*** Material provided ***
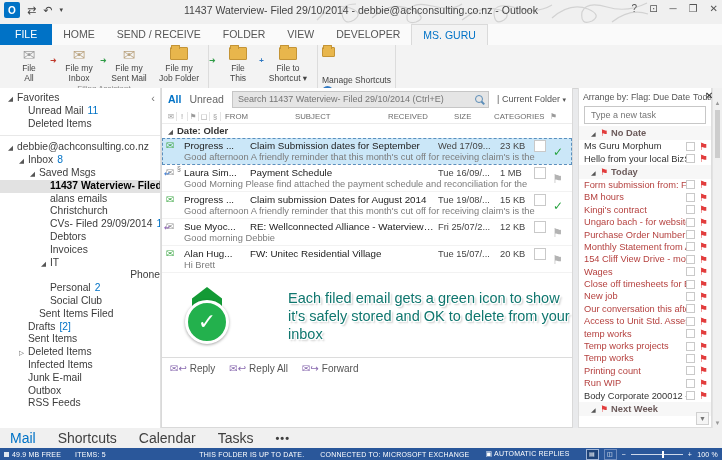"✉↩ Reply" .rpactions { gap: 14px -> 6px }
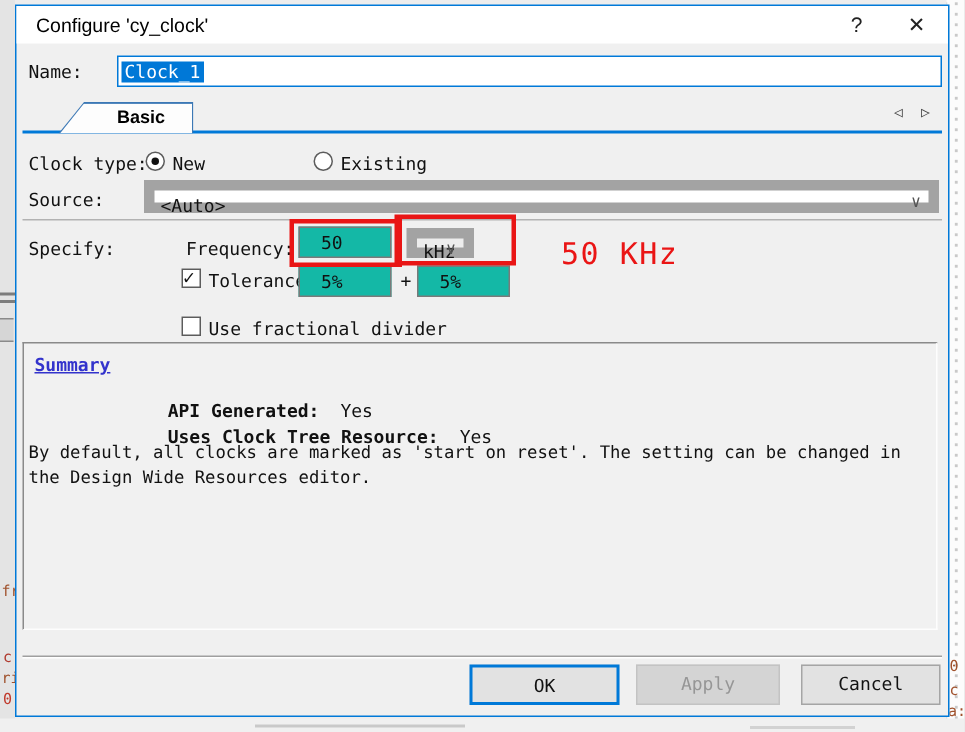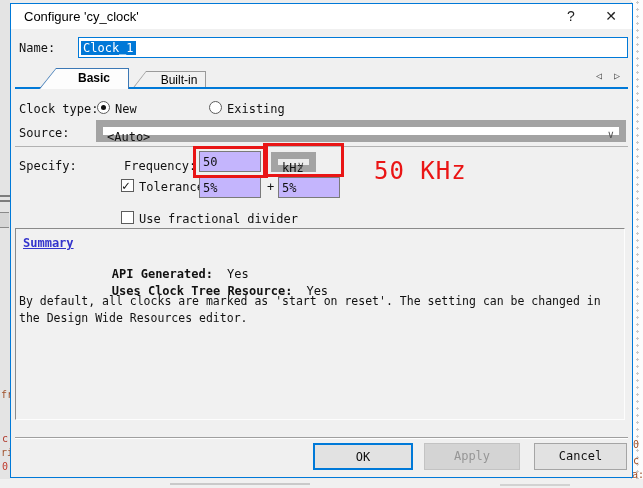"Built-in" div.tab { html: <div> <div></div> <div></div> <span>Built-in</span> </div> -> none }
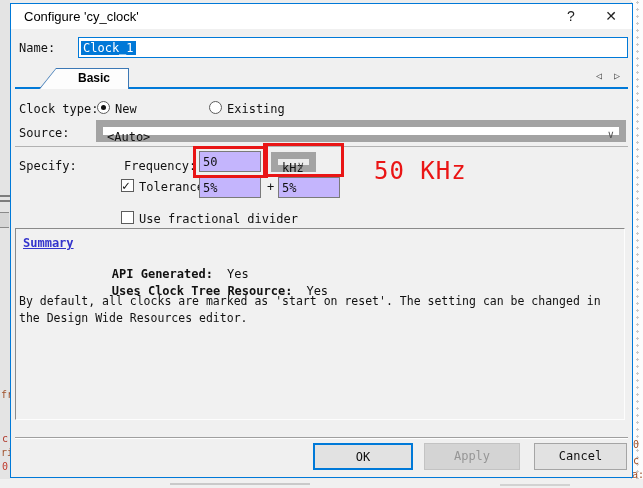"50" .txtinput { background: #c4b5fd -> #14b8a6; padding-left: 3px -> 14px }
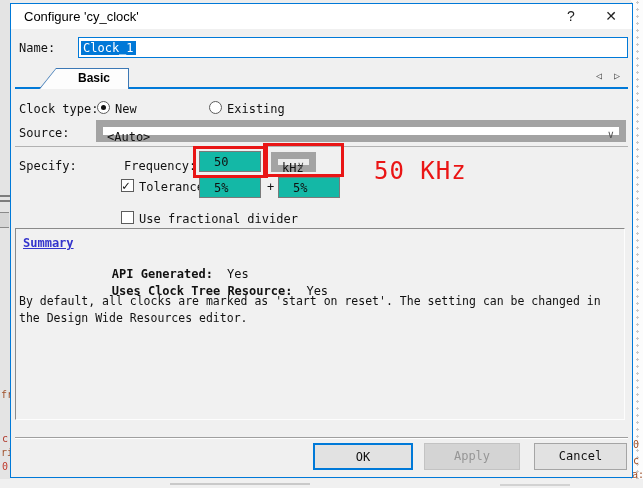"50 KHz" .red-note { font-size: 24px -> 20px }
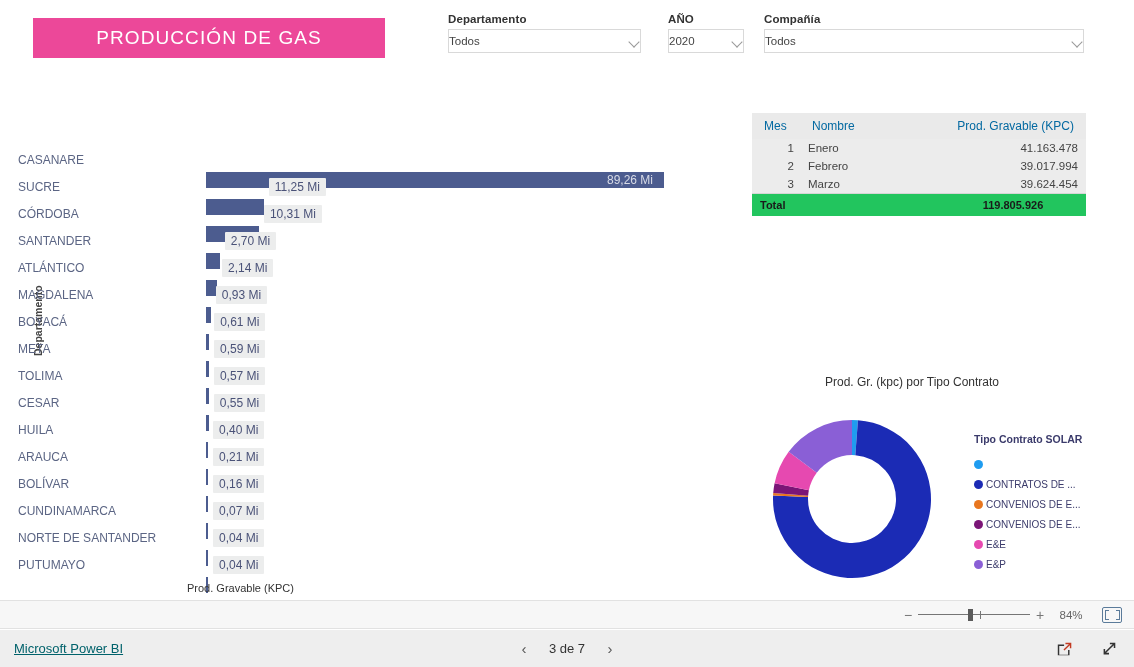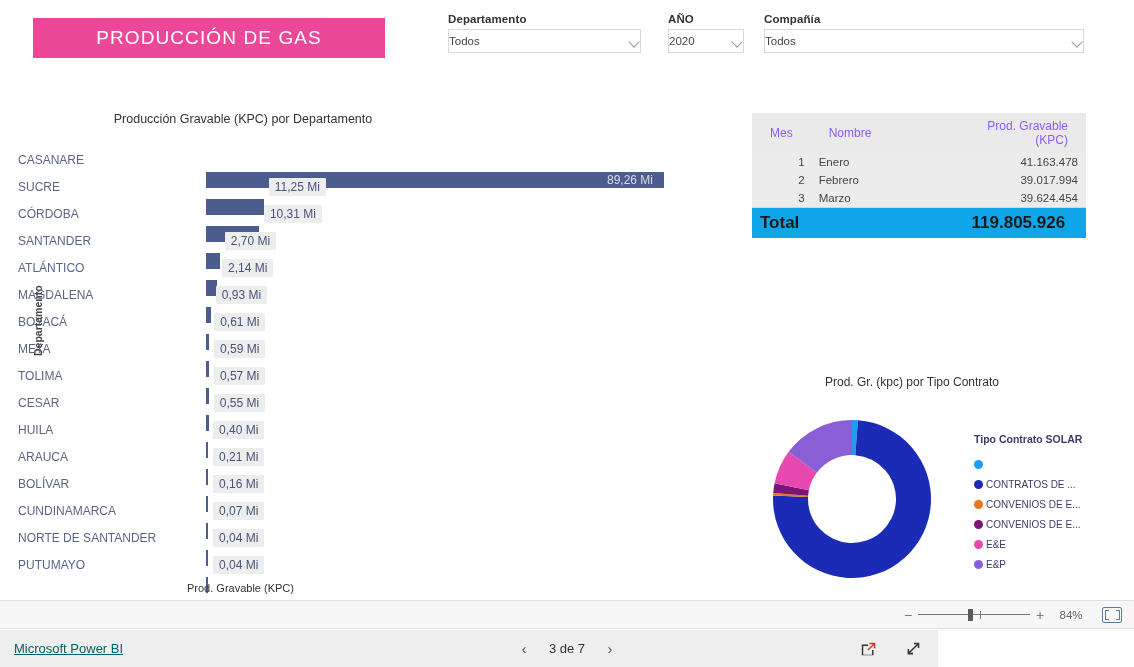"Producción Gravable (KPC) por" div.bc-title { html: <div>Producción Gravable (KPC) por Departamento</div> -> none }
***
*** Material provided ***
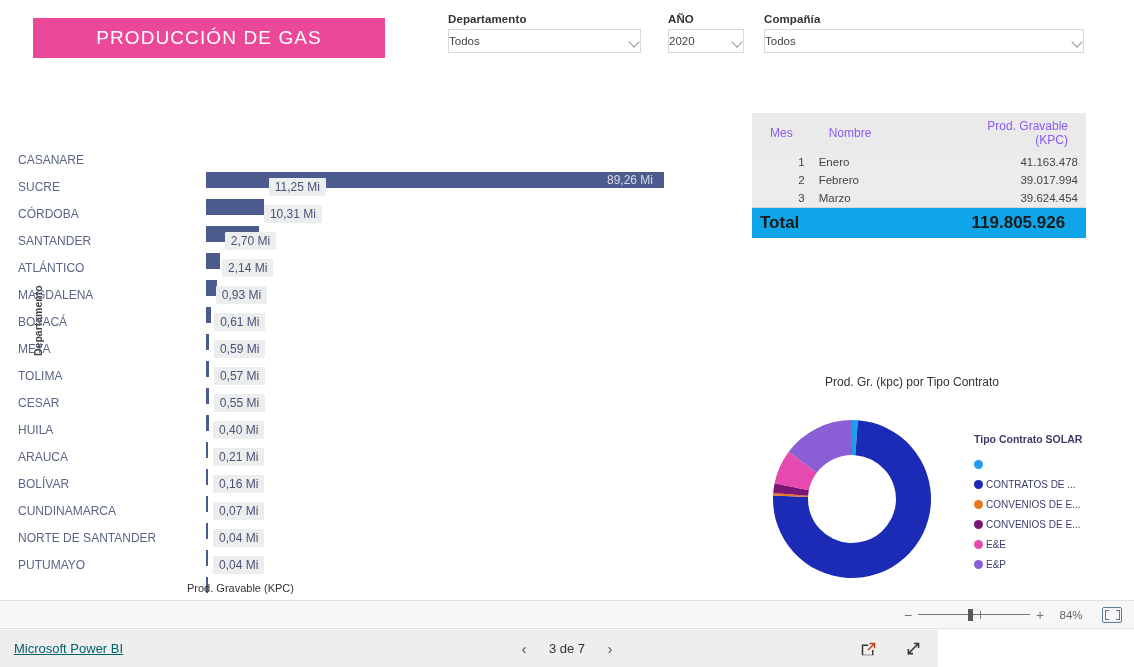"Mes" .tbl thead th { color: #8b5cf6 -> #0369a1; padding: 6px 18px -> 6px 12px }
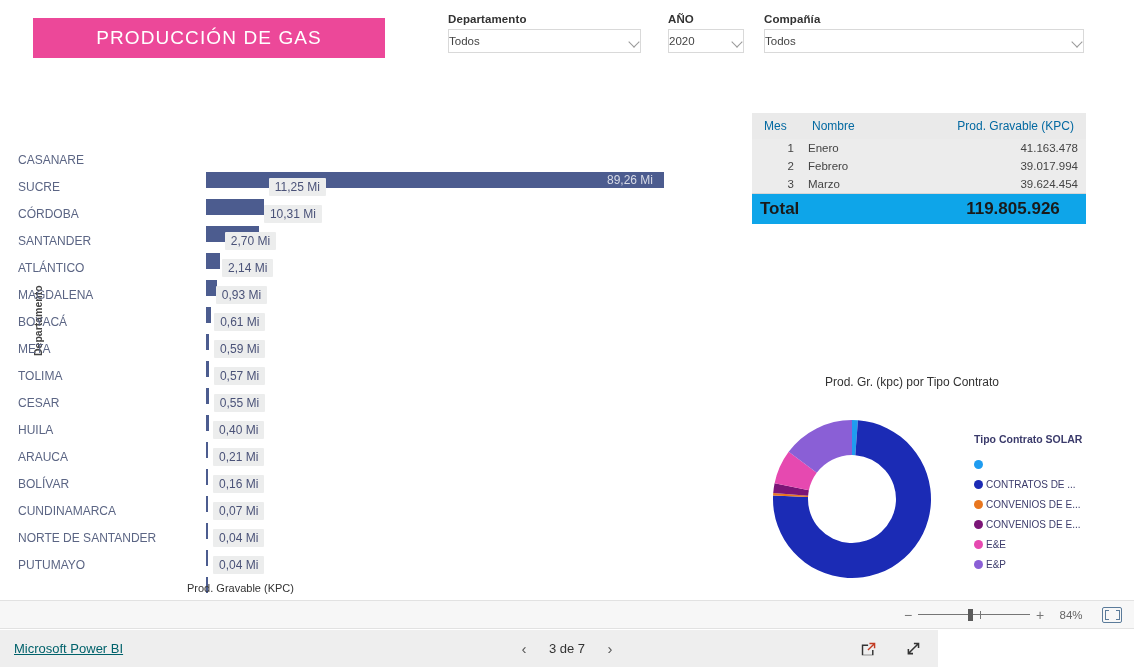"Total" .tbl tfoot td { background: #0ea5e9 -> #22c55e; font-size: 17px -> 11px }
***
- Job -
Every line from the one with "gap: 14px ->" through the one with "html: <div>Producción Gravable" is to be reproduced exactly as written above, and the pictures are to be dropped.

- Exercise solution -
"✉↩ Reply" .rpactions { gap: 14px -> 6px }
"Built-in" div.tab { html: <div> <div></div> <div></div> <span>Built-in</span> </div> -> none }
"50" .txtinput { background: #c4b5fd -> #14b8a6; padding-left: 3px -> 14px }
"50 KHz" .red-note { font-size: 24px -> 20px }
"Producción Gravable (KPC) por" div.bc-title { html: <div>Producción Gravable (KPC) por Departamento</div> -> none }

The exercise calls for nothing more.